Ephesoft: Linux, Nuance and MongoDB

I'm writing this new blog post to share with you 2 things: (1) My first experience with Ephesoft on Linux, and (2) how I integrated Ephesoft with the NoSQL database MongoDB.

Ephesoft installation on Linux

I tried to install Ephesoft linux with the first release candidates few months ago. And it was not a big success for me. So, I decided to wait until the release of the first official Linux version few weeks ago. And I can say that I was really surprised. I just setup a standard Ubuntu Desktop virtual machine. The installation was really easy. Ephesoft provides an installer that takes care of everything including dependencies. In less than 10 minutes, my server was up and running. The Ephesoft team did a really good job!

In terms of performance, I didn't really spend time to compare my Windows VM and my Ubuntu VM. But I have the feeling that the same batch instance was processed more quickly on my Ubuntu VM. It would be really interesting to compare performances on similar VM with the same batch class.

Batch Class Creation

For this NoSQL use case, I wanted to create a new batch class from scratch on my Linux server. My goals were:

  1. To create a batch class from scratch
  2. To deactivate the review and the validation steps
  3. To configure this batch class to use fixed form extraction on I9 form. The Employment Eligibility Verification Form I-9 is a U.S. Citizenship and Immigration Services form. It is used by an employer to verify an employee's identity and to establish that the worker is eligible to accept employment in the United States. You can download a sample here: http://www.uscis.gov/sites/default/files/files/form/i-9.pdf
  4. To export all extracted fields, and as well PNG files created during the Ephesoft process in MongoDB.

The first and second goals are quite standard in Ephesoft, and you need to achieve the same steps in Ephesoft for Windows or Linux.
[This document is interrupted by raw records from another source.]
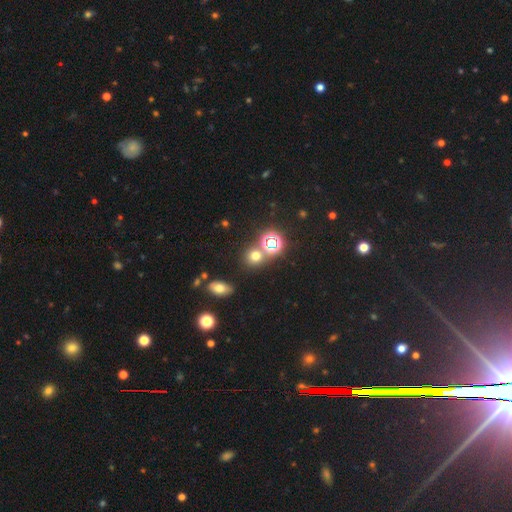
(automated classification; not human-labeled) A smooth galaxy with no disk features (59%) that is round (85%). Merging: none (72%).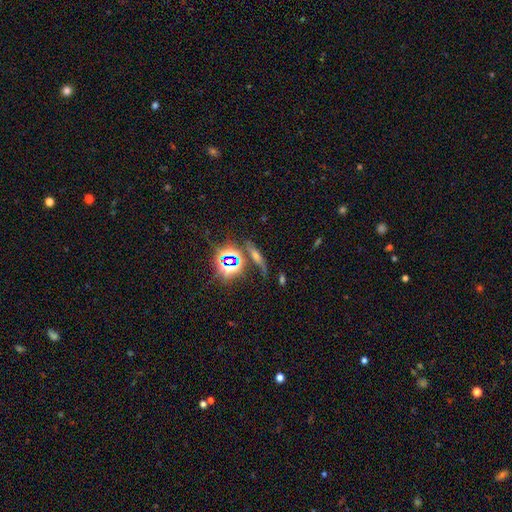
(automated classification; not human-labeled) Smooth or featured?
  - star or artifact: 46% *
  - featured or disk: 29%
  - smooth: 25%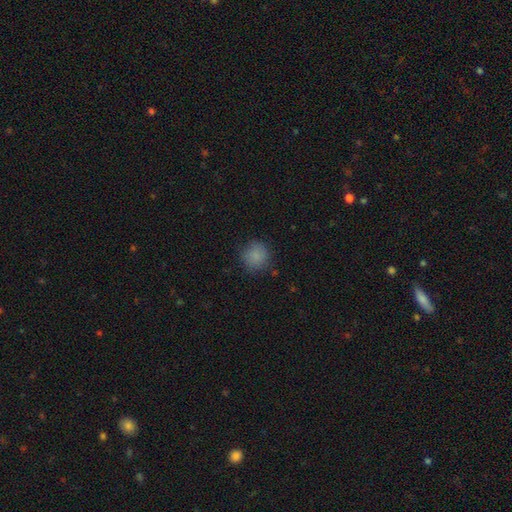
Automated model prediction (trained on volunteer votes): This is clearly a smooth galaxy (85%). How rounded: clearly round (90%). Merging: clearly none (81%).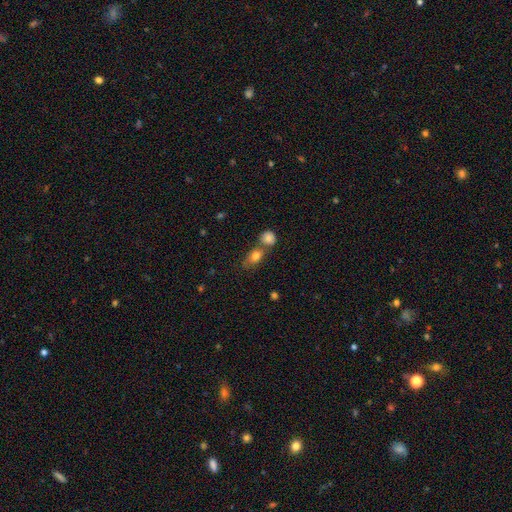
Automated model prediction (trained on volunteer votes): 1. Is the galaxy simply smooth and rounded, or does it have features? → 79% smooth, 11% featured or disk, 10% star or artifact.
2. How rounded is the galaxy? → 65% in between, 32% round, 4% cigar-shaped.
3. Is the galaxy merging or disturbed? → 45% none, 35% merger, 14% minor disturbance, 6% major disturbance.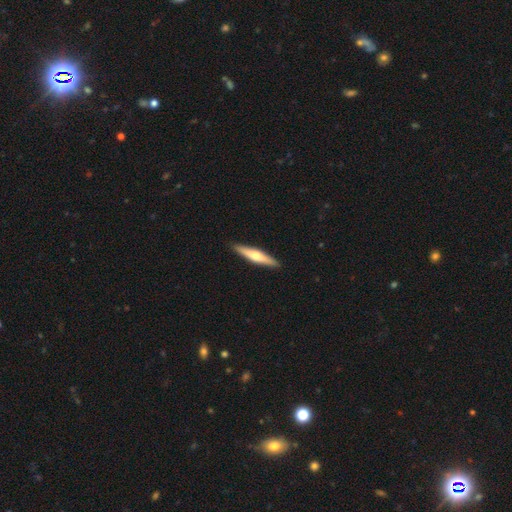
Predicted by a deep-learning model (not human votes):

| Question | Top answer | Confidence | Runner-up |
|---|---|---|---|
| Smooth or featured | featured or disk | 50% | smooth (45%) |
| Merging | none | 91% | minor disturbance (6%) |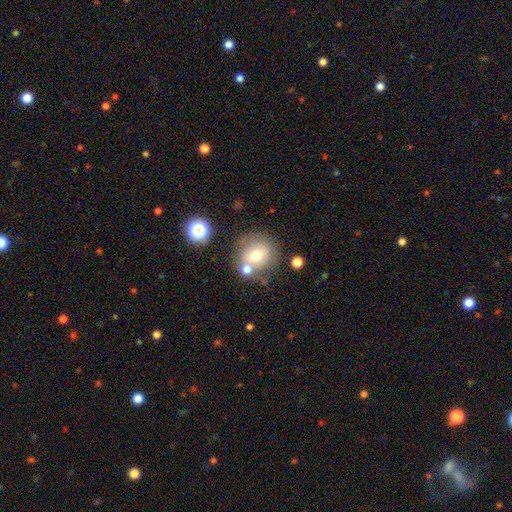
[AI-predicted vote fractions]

I'm not going to describe them.

Fixed form extraction

When you use fixed form extraction, you need to configure Ephesoft to specify where are located information in the document. Basically, with Ephesoft on Windows, you use Recostar. You create a new Recostar project, and you configure this project to find all information. When this project is created, you just assign it to your batch class using the web user interface.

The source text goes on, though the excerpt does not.